:: Data extracts ::

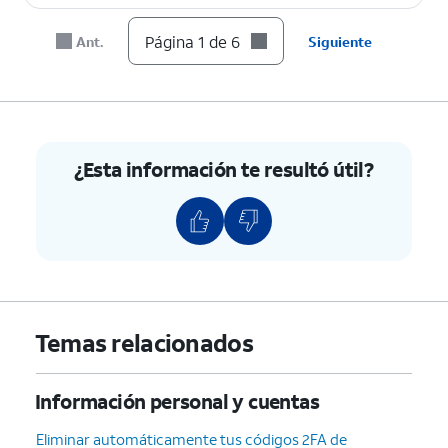
Página 1 de 6
Ant.
Siguiente
¿Esta información te resultó útil?
Temas relacionados
Información personal y cuentas
Eliminar automáticamente tus códigos 2FA de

:::

• [Work item] Return only what runs from the line containing "Información personal y cuentas" to the last line of the records above, both ends included, exactly as written.

• [Response area]
Información personal y cuentas
Eliminar automáticamente tus códigos 2FA de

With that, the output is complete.